
    The shame is that prior to the last election there was a European company ready to open an agricultural implement assembly plant at Georgetown. When Gonsalves was re elected they did not come, same reason, Cuba and mainly Venezuela were regarded as the stumbling block.

    Those are the reasons SVG has been unable to attract industry and work for our young people. No industrialist will risk capital in a country affiliated to Venezuela. They know the grave risks in investing in such places.

    Yes we have attracted some hotels, but only after virtually giving away the land, and doing silly deals with them. But all the hotels put together will not employ more than a few over a thousand persons, its a drop in the ocean and a total failure on the part of the ULP government.

    It’s ever so simple really, if SVG is to succeed and people are to get employment we must rid ourselves of the ULP, Ralph Gonsalves, affiliation to Cuba, Venezuela, and ALBA. We have to get back to real democracy with democratic leadership.

    “There is a cult of ignorance in SVG, and there has always been. The strain of anti-intellectualism has been a constant thread winding its way through our political and cultural life, nurtured by the false notion that democracy means that ‘my ignorance is just as good as your knowledge.” Gonsalves has captured the minds of Vincentian innocents, like he captured the words Labour Party. The ULP is nothing whatever to do with the Labour Party your parents and grandparents supported. Todays top leadership took the cloak of invisibility and applied it to Marxist persuaded party in the name of Labour, the whole of the Labour electorate were fooled and remain fooled.

  2. Employment, state of of roads, quality health services and the promises to effectively address them are largely rethorical. These issues were evident since independence. Interestingly, our educational system is supposed to provide graduates that devise solutions for local issues, but that has not happened.

    Most of our solutions will have to emerge from the people and not necessaryly from governments. That’s why I created a discipline called “Vinciology.” The answer are largely innate, but our educational system is in a different direction. The idea of just subjects, is in of itself an issue. At their teen years, there are other dimensions of the youths that desperately in need of development. If we address those issues, we should see an eruption of national dynamism.

  3. Paraphrase it simple and read between the lines.

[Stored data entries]

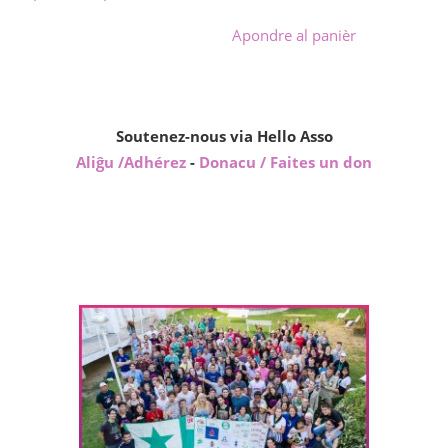
Apondre al panièr
Soutenez-nous via Hello Asso
Aliĝu /Adhérez
-
Donacu / Faites un don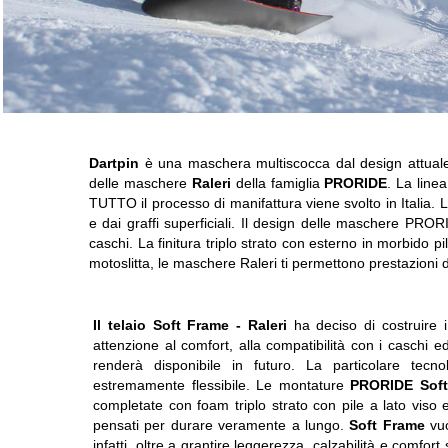
Dartpin
è una maschera multiscocca dal design attua
delle maschere
Raleri
della famiglia
PRORIDE
. La lin
TUTTO il processo di manifattura viene svolto in Italia. 
e dai graffi superficiali. Il design delle maschere PR
caschi. La finitura triplo strato con esterno in morbido p
motoslitta, le maschere Raleri ti permettono prestazioni 
Il telaio Soft Frame -
Raleri
ha deciso di costruire i 
attenzione al comfort, alla compatibilità con i caschi e
renderà disponibile in futuro. La particolare tecn
estremamente flessibile. Le montature
PRORIDE Soft
completate con foam triplo strato con pile a lato viso e pre
pensati per durare veramente a lungo.
Soft Frame
vuo
infatti, oltre a grantire leggerezza, calzabilità e comfor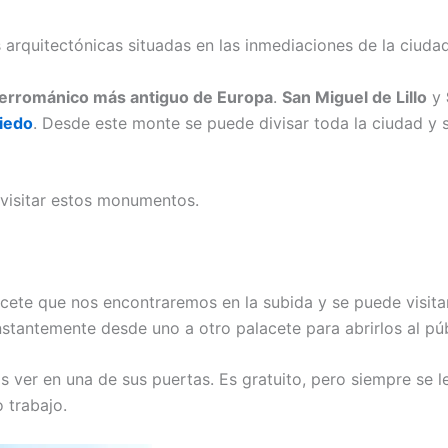
 arquitectónicas situadas en las inmediaciones de la ciuda
rerrománico más antiguo de Europa
.
San Miguel de Lillo
y
iedo
. Desde este monte se puede divisar toda la ciudad y 
e visitar estos monumentos.
cete que nos encontraremos en la subida y se puede visitar
stantemente desde uno a otro palacete para abrirlos al púb
s ver en una de sus puertas. Es gratuito, pero siempre se 
 trabajo.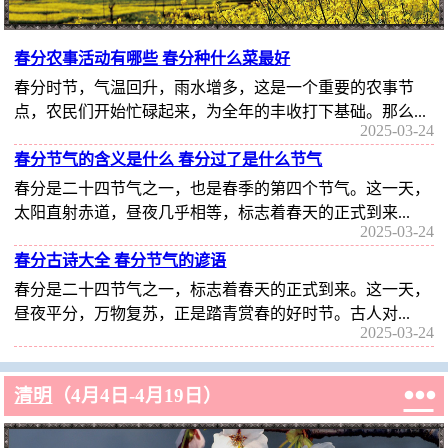
春分农事活动有哪些 春分种什么菜最好
春分时节，气温回升，雨水增多，这是一个重要的农事节
点，农民们开始忙碌起来，为全年的丰收打下基础。那么...
2025-03-24
春分节气的含义是什么 春分过了是什么节气
春分是二十四节气之一，也是春季的第四个节气。这一天，
太阳直射赤道，昼夜几乎相等，标志着春天的正式到来...
2025-03-24
春分古诗大全 春分节气的谚语
春分是二十四节气之一，标志着春天的正式到来。这一天，
昼夜平分，万物复苏，正是踏青赏春的好时节。古人对...
2025-03-24

清明
（4月4日-4月19日）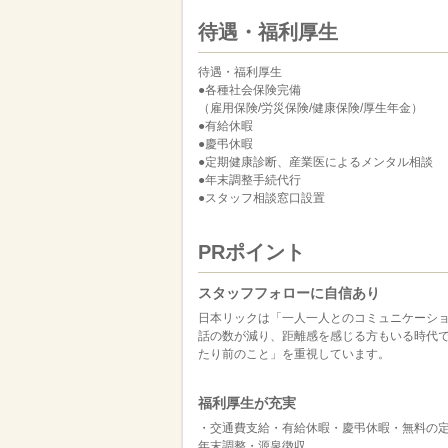
待遇・福利厚生
待遇・福利厚生
●各種社会保険完備
（雇用保険/労災保険/健康保険/厚生年金）
●有給休暇
●慶弔休暇
●定期健康診断、産業医によるメンタル相談
●年末調整手続代行
●スタッフ相談窓口設置
PRポイント
スタッフフォローに自信あり
日本リックは「一人一人とのコミュニケーシ
話の数が減り、距離感を感じる方もいる時代
たり前のこと」を重視しています。
福利厚生が充実
・交通費支給・有給休暇・慶弔休暇・無料の
年末調整・源泉徴収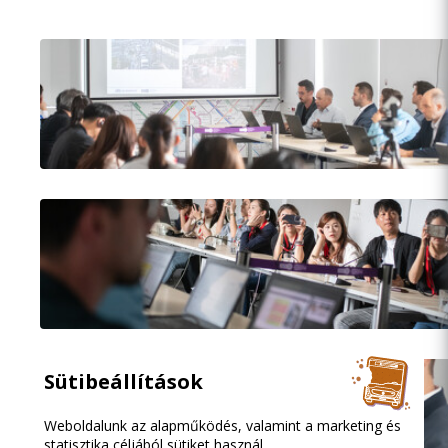
Sütibeállítások
Weboldalunk az alapműködés, valamint a marketing és
statisztika céljából sütiket használ.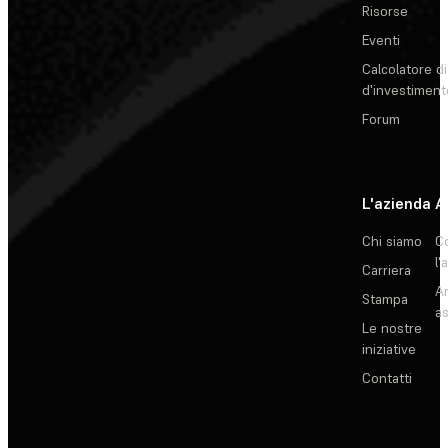
Risorse
Eventi
Calcolatore di
d'investiment
Forum
L'azienda
A
Chi siamo
C
l'
Carriera
Ar
Stampa
as
Le nostre
iniziative
Contatti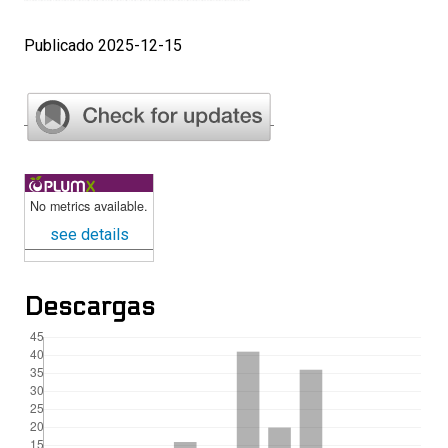
Publicado 2025-12-15
No metrics available.
see details
Descargas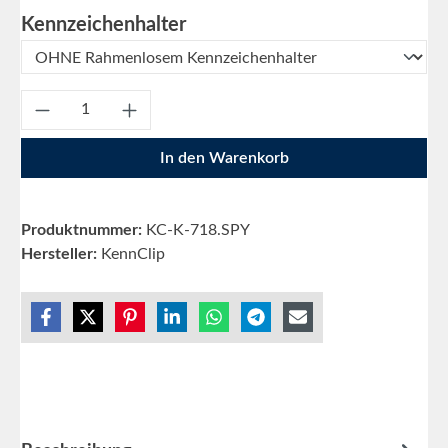
auswählen
Kennzeichenhalter
Produkt Anzahl: Gib den gewünschten Wert e
In den Warenkorb
Produktnummer:
KC-K-718.SPY
Hersteller:
KennClip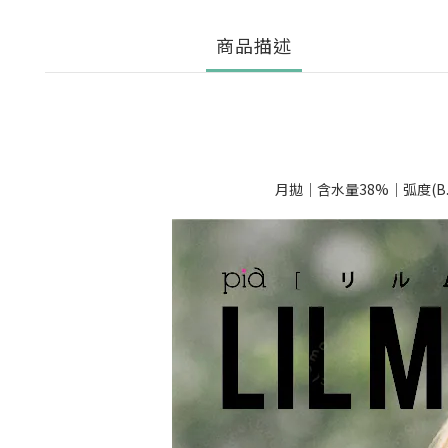
商品描述
月拋｜含水量38%｜弧度(B.C) 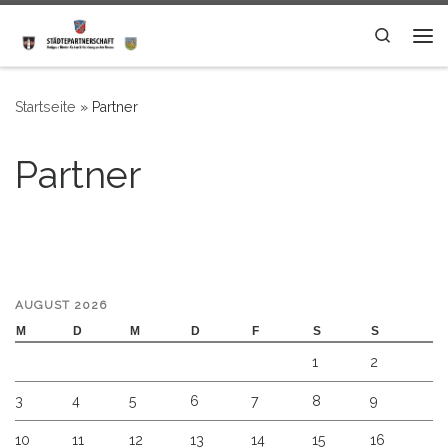
Zum Inhalt springen
Search
Me
Startseite
»
Partner
Partner
AUGUST 2026
M
D
M
D
F
S
S
1
2
3
4
5
6
7
8
9
10
11
12
13
14
15
16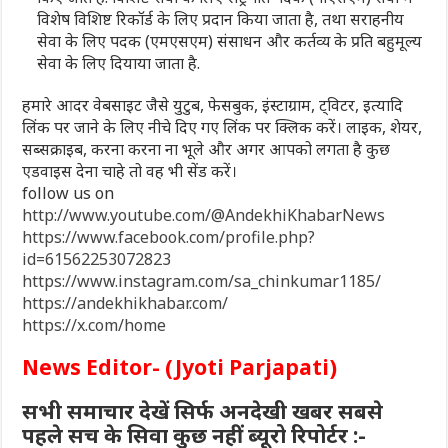
विशेष विशिष्ट रिकॉर्ड के लिए प्रदान किया जाता है, तथा सराहनीय
सेवा के लिए पदक (एमएसएम) संसाधन और कर्तव्य के प्रति बहुमूल्य
सेवा के लिए दियाया जाता है.
हमारे आदर वेबसाइट जैसे युटुब, फेसबुक, इंस्टाग्राम, ट्विटर, इत्यादि
लिंक पर जाने के लिए नीचे दिए गए लिंक पर क्लिक करें। लाइक, शेयर,
सब्सक्राइब, करना करना ना भूले और अगर आपको लगता है कुछ
एडवाइस देना चाहे तो वह भी सेंड करें।
follow us on
http://www.youtube.com/@AndekhiKhabarNews
https://www.facebook.com/profile.php?
id=61562253072823
https://www.instagram.com/sa_chinkumar1185/
https://andekhikhabar.com/
https://x.com/home
News Editor- (Jyoti Parjapati)
सभी समाचार देखें सिर्फ अनदेखी खबर सबसे
पहले सच के सिवा कुछ नहीं ब्यूरो रिपोर्टर :-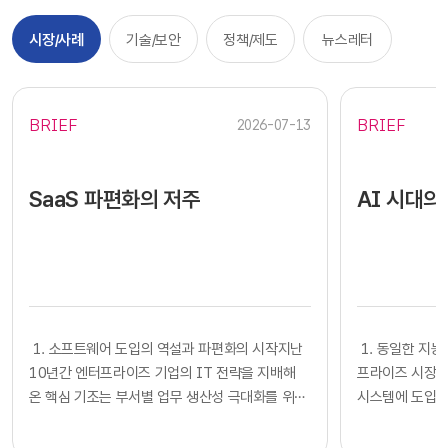
시장/사례
기술/보안
정책/제도
뉴스레터
BRIEF
BRIEF
2026-07-13
SaaS 파편화의 저주
AI 시대의
​​ 1. 소프트웨어 도입의 역설과 파편화의 시작지난
​​ 1. 동일한
10년간 엔터프라이즈 기업의 IT 전략을 지배해
프라이즈 시장에
온 핵심 기조는 부서별 업무 생산성 극대화를 위한
시스템에 도입하
클라우드 기반 SaaS의 전면적인 도입이었습니다.
확보했다고 판단
각 사업부는 중앙 IT 조직의 복잡한 시스템 구축
다. 많은 기업의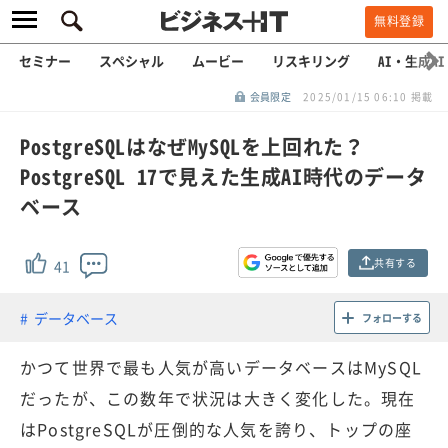
無料登録
セミナー
スペシャル
ムービー
リスキリング
AI・生成AI
会員限定
2025/01/15 06:10 掲載
PostgreSQLはなぜMySQLを上回れた？
PostgreSQL 17で見えた生成AI時代のデータ
ベース
共有する
41
データベース
フォローする
かつて世界で最も人気が高いデータベースはMySQL
だったが、この数年で状況は大きく変化した。現在
はPostgreSQLが圧倒的な人気を誇り、トップの座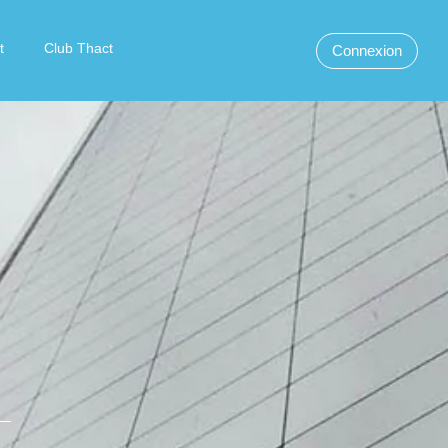
t
Club Thact
Connexion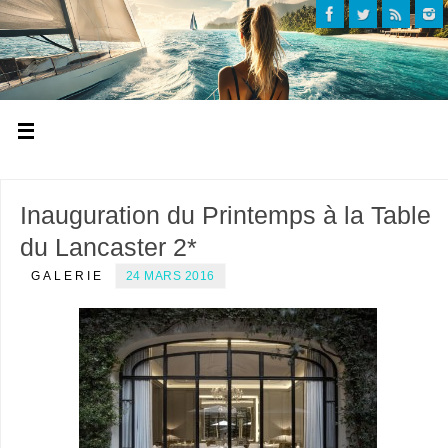
Inauguration du Printemps à la Table
du Lancaster 2*
GALERIE
24 MARS 2016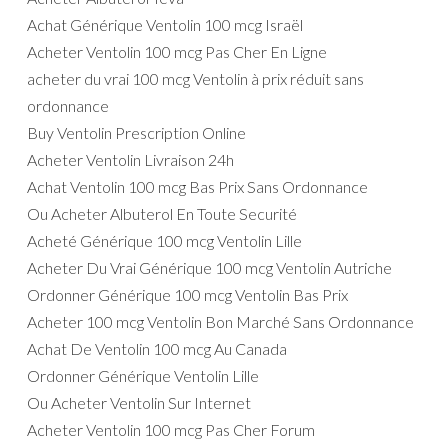
Achat Générique Ventolin 100 mcg Israël
Acheter Ventolin 100 mcg Pas Cher En Ligne
acheter du vrai 100 mcg Ventolin à prix réduit sans
ordonnance
Buy Ventolin Prescription Online
Acheter Ventolin Livraison 24h
Achat Ventolin 100 mcg Bas Prix Sans Ordonnance
Ou Acheter Albuterol En Toute Securité
Acheté Générique 100 mcg Ventolin Lille
Acheter Du Vrai Générique 100 mcg Ventolin Autriche
Ordonner Générique 100 mcg Ventolin Bas Prix
Acheter 100 mcg Ventolin Bon Marché Sans Ordonnance
Achat De Ventolin 100 mcg Au Canada
Ordonner Générique Ventolin Lille
Ou Acheter Ventolin Sur Internet
Acheter Ventolin 100 mcg Pas Cher Forum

PROBLEMS AND TASKS:
1. In the text on SVG politics, where was the European company ready to open an agricultural implement assembly plant?
2. Carry the text on SVG politics forward from its final line.

SET OF ANSWERS:
1. At Georgetown.

2.
    Vincy easy to bribe

    The party that bribes the Electorates will Win the next election.

    Vincy only knows belly full and remember at the present time who feed them and for the next four years they suffer from hunger but that does not count.

    Is this a true statement Vincy easy to bribe?.

    Jomo educate us on constitution, political bribe and you have the right to bring a Class Action on behalf of all Vincentian against an political Party that bribes for votes. Free from interference is a fundamental rights of a Voter in SVG.
    Stand up Jomo for what is right and do not be a part of the bribery indirectly.
    Words are very powerful. Rest my case.

    My to cents

  4. What we all should remember JOMO, is that Ralph Gonsalves operates as a seasoned street fighter, as I am sure you may have discovered. He thus turns many things into “political opportunities”. The ULP came to power in unrest and maintains an ideology of revolution against those who have! To quote Aristotle; “Poverty is the parent of revolution and crime.”

    Above all, our very sad Vincentian poverty in my opinion is wholly deliberate, this is in order to create the all-important voter Banks for the ULP and the Gonsalves ruling family dynasty.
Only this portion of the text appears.